Security at cricketing venues in India has tightened up over the years, especially in light of hooliganism at grounds such as the Eden Gardens and Barabati Stadium among others. In the past, fans have often resorted to throwing bottles and other objects into the playing area if their team was putting up a poor show, which has forced the organisers to ban spectators from the possession of certain items when entering the ground, among which are coins.
Now, a report in mid-day has uncovered what actually happens to the loose change left behind by spectators. According to the report, authorities at the Mumbai Cricket Association (MCA) donate the money collected at the gates of the Wankhede Stadium to a nearby temple.

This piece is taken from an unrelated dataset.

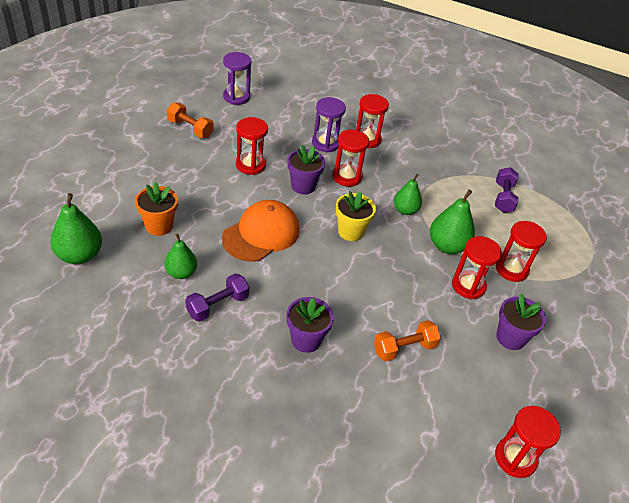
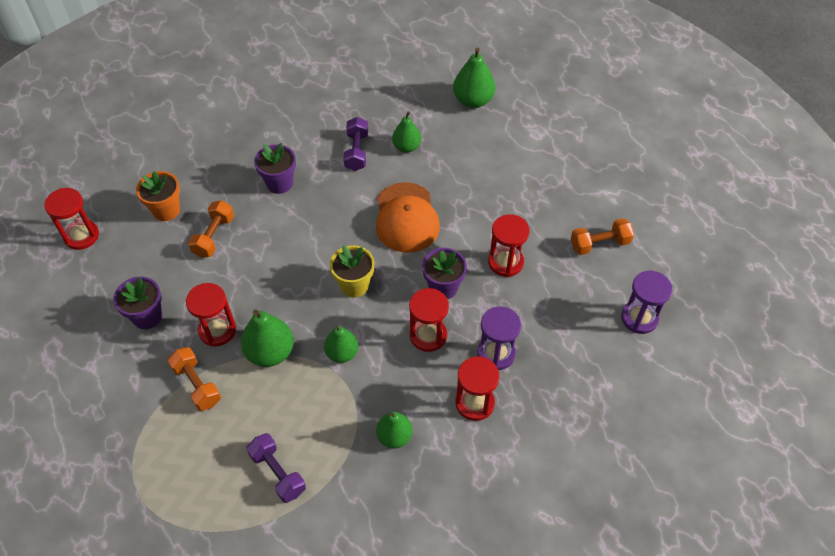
camera: 135 degrees right, 10 degrees up
(159, 226) = (470, 157): orange flower pot -> orange flower pot (166, 210)
(424, 162) = (394, 436): none -> green pear
(511, 269) = (197, 385): red hourglass -> orange dumbbell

"We don't open the boxes containing the coins which are locked. After every game or two, we take them to the temple. We have no business in dealing with that money. It is none of our concern. So, the best way is to donate them," an MCA official was quoted as saying according to the Mumbai-based tabloid, which added that the coins collected from one game amounted roughly to Rs 2,000.
Aside from coins, objects such as power banks, headphones, bags, pens, etc aren't allowed to be carried into the stands either. A lot of venues though, have cloak rooms in place where fans can deposit the barred items for a nominal fee. Bottles, which have been used by many an irate fan in the subcontinent in the past, have been banned from sale, and spectators are instead served water in disposable placups.
The Wankhede Stadium hosted Qualifier 1 of the Indian Premier League (IPL) 2018, in which Chennai Super Kings (CSK) overcame a spirited effort from Sunrisers Hyderabad (SRH) to become the first team to enter the final. SRH will take on the winner of the Eliminator between Kolkata Knight Riders (KKR) and Rajasthan Royals (RR) that is to take place at the Eden Gardens later on Wednesday.